Take the entries below and write them out exactly, with each picture removed.

:: Listed records ::
━━━━━━

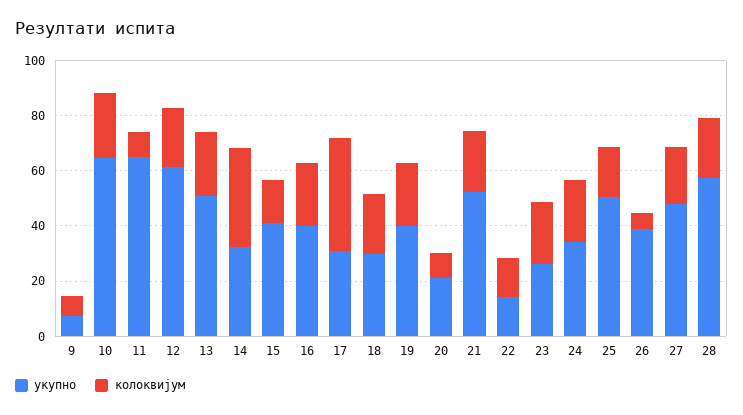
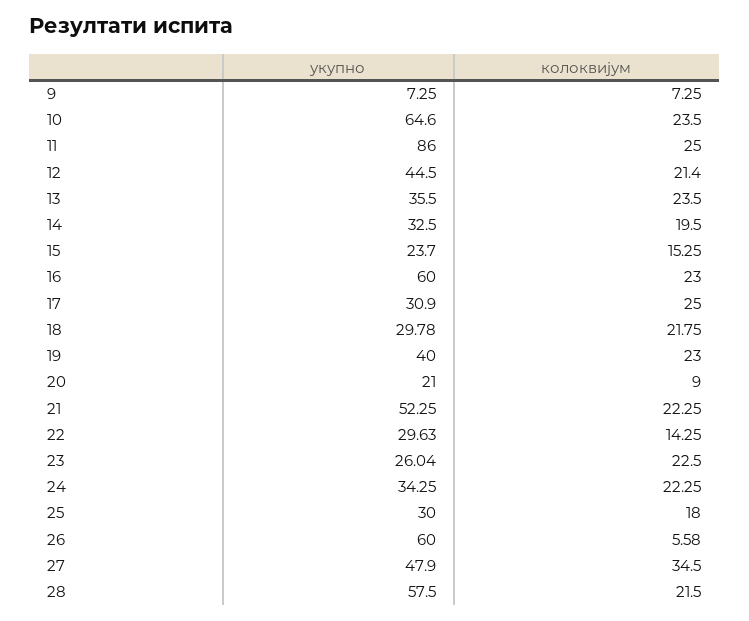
укупно, 11: 65 -> 86
колоквијум, 11: 10 -> 25
укупно, 12: 60 -> 44.5
укупно, 13: 50 -> 35.5
колоквијум, 14: 35 -> 19.5
укупно, 15: 40 -> 23.7
укупно, 16: 40 -> 60
колоквијум, 17: 40 -> 25
укупно, 22: 15 -> 29.63
укупно, 25: 50 -> 30
укупно, 26: 40 -> 60
колоквијум, 27: 20 -> 34.5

━━━━━━

:: Answer for the task ::
укупно, 11: 65 -> 86
колоквијум, 11: 10 -> 25
укупно, 12: 60 -> 44.5
укупно, 13: 50 -> 35.5
колоквијум, 14: 35 -> 19.5
укупно, 15: 40 -> 23.7
укупно, 16: 40 -> 60
колоквијум, 17: 40 -> 25
укупно, 22: 15 -> 29.63
укупно, 25: 50 -> 30
укупно, 26: 40 -> 60
колоквијум, 27: 20 -> 34.5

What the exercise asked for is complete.